Arent we all good and bad at the same time. What is good for me might be bad for you. We have to give and take. I think you are great mom. Natalie adores you … and in the grand scheme of things isnt that what is important. Oh and the haircut well it could be worse!!! hehehe

(If weren’t aware, you can look in your dashboard and click ‘My Comments.’ It will take you to the recent comments you’ve made and the most recent replies to these comments as well).
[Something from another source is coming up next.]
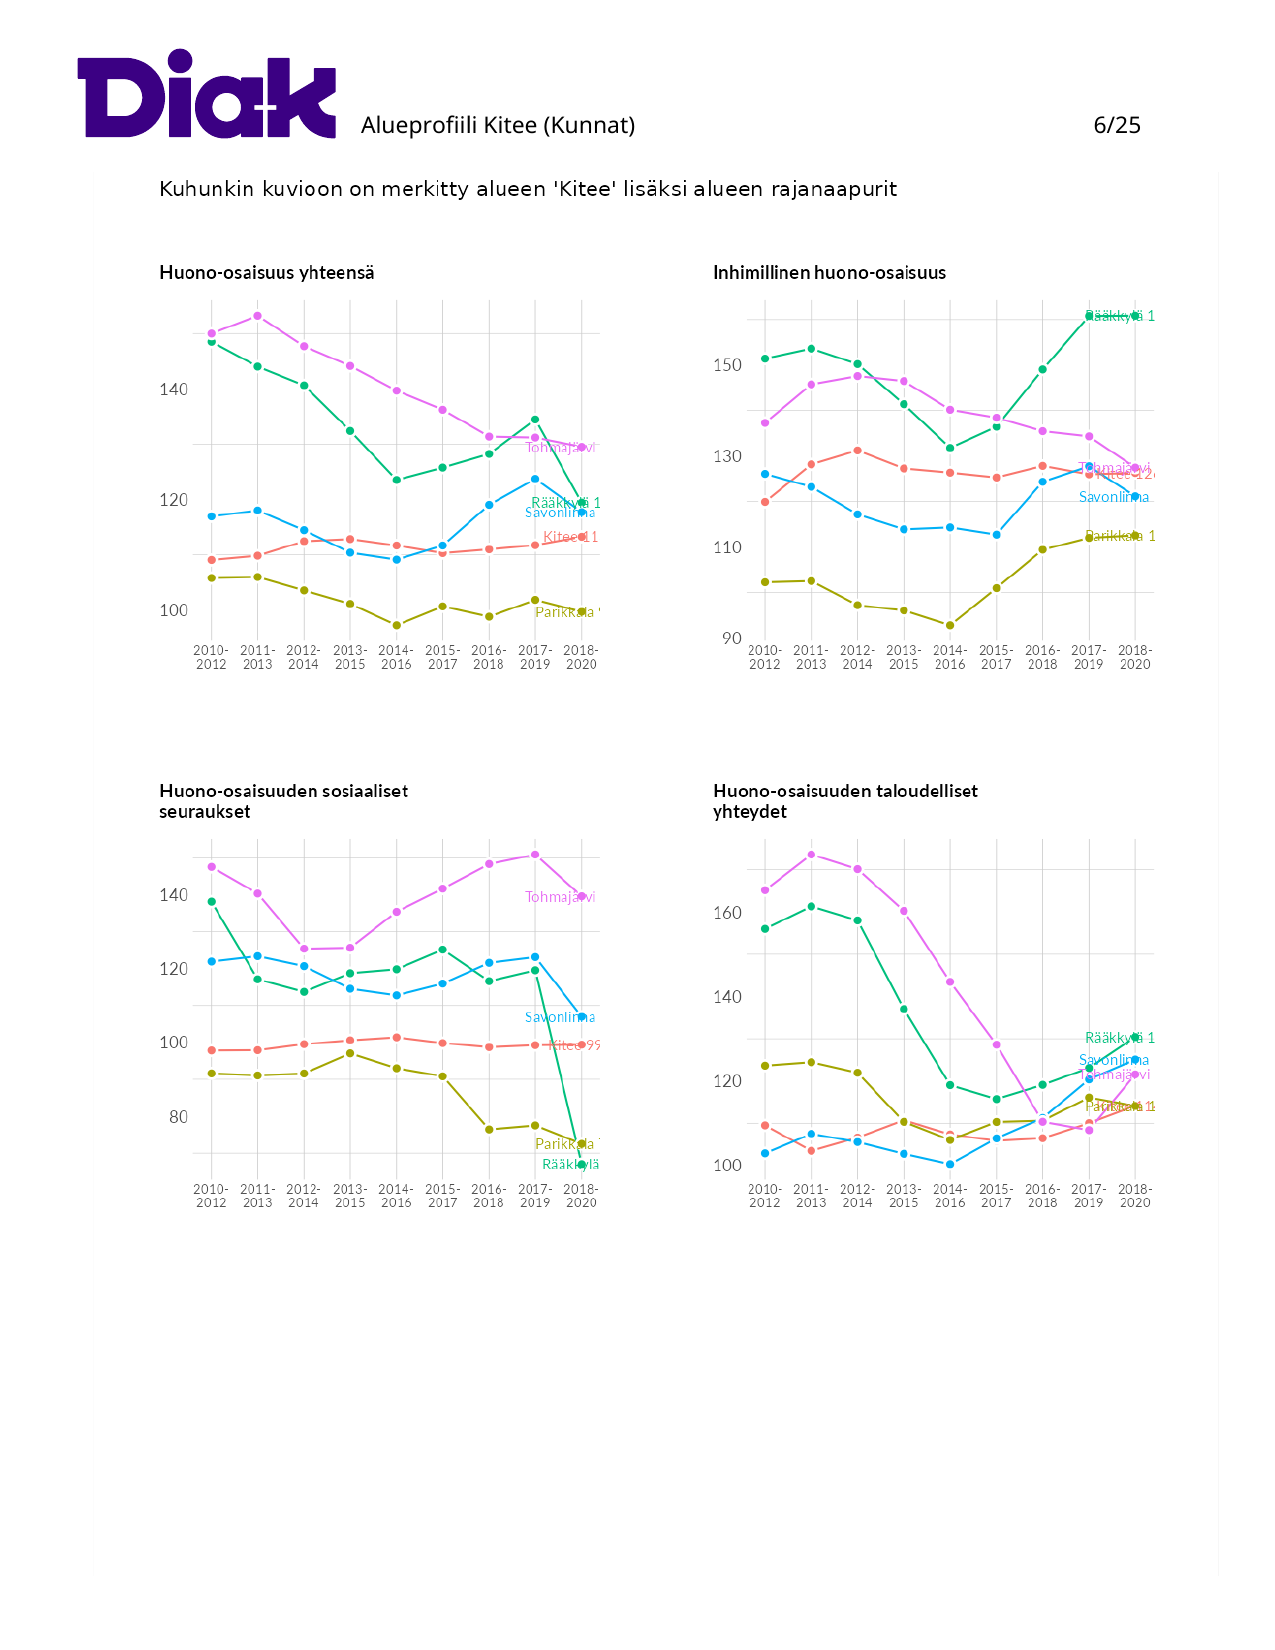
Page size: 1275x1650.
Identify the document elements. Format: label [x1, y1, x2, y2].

picture [93, 172, 1219, 1576]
From experience. I was a dad for one year. Not a biological father, but I was there. The boy was two when I started dating his mother, and that age is a really fun age in children because you can see how much information they take in, and you’re able to laugh at how they try to decipher it. It’s especially tiring because the whole thing takes up your itme and energy. Trenton was especially fun because he’s proficient in sign language, it being his first language. He was born deaf, as I was, and his grasp of the language was incredible.

Things didn’t work out with his mother, and not long afterwards I started dating another mother, which I am currently in a long term relationship with aims of lifelong matrimony, with two girls aged 5 and 8. (I’ve been accused of being a MILF hunter, which isn’t true! Things happened the way they did. Nobody ever expected anything like this). These ages, plus them being girls, was a completely different experience for me, but that didn’t make it any less a learning experience. We’ve just got a puppy as well, a Labrador and Alaskan malamute mix, and shit, it feels like toddlerhood all over again!

Life’s weird like that. I never saw myself doing this.